------ Input for this task

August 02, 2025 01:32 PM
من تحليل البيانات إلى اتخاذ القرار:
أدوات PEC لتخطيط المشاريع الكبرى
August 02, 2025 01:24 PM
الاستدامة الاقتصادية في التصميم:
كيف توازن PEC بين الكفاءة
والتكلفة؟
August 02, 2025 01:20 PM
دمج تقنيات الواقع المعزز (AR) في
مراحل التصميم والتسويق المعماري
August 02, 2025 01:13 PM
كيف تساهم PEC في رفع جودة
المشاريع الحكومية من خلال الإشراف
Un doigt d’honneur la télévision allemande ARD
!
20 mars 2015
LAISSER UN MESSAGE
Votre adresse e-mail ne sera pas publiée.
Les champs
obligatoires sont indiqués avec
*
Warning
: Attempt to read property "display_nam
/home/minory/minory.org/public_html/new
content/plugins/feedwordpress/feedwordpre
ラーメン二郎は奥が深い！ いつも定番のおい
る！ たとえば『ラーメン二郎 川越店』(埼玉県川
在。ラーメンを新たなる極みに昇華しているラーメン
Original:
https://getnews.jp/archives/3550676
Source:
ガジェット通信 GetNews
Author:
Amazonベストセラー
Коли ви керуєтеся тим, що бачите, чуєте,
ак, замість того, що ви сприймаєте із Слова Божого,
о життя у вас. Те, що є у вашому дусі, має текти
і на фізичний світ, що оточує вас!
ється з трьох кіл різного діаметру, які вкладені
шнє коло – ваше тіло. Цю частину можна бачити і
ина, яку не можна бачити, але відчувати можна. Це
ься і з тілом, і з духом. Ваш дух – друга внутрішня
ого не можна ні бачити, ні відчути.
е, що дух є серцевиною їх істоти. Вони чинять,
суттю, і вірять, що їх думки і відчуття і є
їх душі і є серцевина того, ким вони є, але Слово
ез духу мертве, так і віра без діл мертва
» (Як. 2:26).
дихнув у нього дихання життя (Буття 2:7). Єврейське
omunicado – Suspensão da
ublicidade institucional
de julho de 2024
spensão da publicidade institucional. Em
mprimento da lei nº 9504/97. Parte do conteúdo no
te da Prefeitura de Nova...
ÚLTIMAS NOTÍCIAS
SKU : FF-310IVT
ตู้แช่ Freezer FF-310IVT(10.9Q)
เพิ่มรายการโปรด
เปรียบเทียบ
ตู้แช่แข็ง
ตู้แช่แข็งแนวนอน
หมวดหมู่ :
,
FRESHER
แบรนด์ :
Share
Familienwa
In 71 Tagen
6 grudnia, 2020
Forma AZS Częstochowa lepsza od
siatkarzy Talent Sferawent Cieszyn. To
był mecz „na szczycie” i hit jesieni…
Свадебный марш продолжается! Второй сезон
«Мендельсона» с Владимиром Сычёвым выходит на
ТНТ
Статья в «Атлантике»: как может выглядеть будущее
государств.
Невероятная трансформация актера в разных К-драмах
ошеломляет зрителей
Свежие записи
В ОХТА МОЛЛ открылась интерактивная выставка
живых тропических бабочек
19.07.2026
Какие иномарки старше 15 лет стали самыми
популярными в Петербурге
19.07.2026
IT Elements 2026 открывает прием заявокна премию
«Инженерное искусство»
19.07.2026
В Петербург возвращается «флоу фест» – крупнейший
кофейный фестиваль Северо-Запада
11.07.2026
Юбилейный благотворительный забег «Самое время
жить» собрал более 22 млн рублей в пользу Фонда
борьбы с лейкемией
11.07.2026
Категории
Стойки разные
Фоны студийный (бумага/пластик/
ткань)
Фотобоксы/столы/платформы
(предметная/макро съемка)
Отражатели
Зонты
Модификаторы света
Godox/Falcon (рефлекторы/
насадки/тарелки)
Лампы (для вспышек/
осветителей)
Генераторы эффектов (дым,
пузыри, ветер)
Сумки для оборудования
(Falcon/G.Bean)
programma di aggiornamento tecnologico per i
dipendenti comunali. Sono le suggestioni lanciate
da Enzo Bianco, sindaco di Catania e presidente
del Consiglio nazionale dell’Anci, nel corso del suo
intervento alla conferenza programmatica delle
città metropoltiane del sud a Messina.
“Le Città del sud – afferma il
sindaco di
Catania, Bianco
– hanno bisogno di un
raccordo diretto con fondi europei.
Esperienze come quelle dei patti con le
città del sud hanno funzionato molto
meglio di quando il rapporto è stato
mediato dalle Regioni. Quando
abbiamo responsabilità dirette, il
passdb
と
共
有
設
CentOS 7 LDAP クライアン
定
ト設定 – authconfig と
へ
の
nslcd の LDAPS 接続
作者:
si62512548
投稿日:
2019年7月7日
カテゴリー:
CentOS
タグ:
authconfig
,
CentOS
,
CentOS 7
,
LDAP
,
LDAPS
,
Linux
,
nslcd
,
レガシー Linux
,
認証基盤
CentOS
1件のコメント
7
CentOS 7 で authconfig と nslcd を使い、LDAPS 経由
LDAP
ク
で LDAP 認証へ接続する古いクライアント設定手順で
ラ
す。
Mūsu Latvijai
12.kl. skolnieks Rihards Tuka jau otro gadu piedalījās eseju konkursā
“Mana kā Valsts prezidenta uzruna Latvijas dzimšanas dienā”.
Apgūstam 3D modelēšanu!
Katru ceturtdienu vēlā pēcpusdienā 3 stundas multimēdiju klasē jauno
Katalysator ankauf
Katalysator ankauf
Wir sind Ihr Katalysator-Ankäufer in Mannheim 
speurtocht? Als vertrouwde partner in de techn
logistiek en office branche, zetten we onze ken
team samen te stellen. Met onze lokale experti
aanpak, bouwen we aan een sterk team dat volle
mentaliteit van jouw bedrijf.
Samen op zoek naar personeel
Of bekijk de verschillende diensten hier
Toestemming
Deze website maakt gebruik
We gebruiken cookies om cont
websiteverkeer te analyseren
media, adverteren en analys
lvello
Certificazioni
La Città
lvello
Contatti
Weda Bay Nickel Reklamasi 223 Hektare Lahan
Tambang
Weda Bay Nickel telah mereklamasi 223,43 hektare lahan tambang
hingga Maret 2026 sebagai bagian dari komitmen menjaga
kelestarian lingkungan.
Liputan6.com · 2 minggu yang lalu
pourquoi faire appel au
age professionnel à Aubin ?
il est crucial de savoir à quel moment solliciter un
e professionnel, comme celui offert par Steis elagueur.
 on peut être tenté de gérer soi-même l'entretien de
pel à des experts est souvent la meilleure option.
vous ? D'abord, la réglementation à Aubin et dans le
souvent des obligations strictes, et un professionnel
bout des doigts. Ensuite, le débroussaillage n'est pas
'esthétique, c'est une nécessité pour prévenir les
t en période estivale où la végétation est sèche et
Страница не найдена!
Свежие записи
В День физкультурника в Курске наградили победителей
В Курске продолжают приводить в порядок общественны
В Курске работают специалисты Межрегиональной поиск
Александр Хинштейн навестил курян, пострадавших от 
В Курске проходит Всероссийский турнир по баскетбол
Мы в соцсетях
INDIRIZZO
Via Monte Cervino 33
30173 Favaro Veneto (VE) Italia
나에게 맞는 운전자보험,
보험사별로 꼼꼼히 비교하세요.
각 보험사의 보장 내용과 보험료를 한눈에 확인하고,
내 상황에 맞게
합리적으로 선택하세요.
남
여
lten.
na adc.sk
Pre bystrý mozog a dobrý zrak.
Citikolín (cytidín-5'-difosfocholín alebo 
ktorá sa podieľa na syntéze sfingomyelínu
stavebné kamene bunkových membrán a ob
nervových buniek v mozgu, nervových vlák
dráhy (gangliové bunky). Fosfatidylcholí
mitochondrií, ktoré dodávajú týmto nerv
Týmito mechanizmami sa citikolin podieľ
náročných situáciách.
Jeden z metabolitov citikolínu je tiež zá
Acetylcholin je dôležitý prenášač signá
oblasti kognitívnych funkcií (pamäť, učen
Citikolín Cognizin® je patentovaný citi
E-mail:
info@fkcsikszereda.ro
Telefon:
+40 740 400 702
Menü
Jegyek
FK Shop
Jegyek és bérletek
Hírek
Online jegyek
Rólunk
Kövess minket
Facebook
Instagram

------------

Where the data above reaches the line holding "da Enzo Bianco, sindaco", begin printing, and stop after the line holding "città del sud hanno funzionato molto". Each line must be reproduced exactly, with nothing else added.

== Task result ==
da Enzo Bianco, sindaco di Catania e presidente
del Consiglio nazionale dell’Anci, nel corso del suo
intervento alla conferenza programmatica delle
città metropoltiane del sud a Messina.
“Le Città del sud – afferma il
sindaco di
Catania, Bianco
– hanno bisogno di un
raccordo diretto con fondi europei.
Esperienze come quelle dei patti con le
città del sud hanno funzionato molto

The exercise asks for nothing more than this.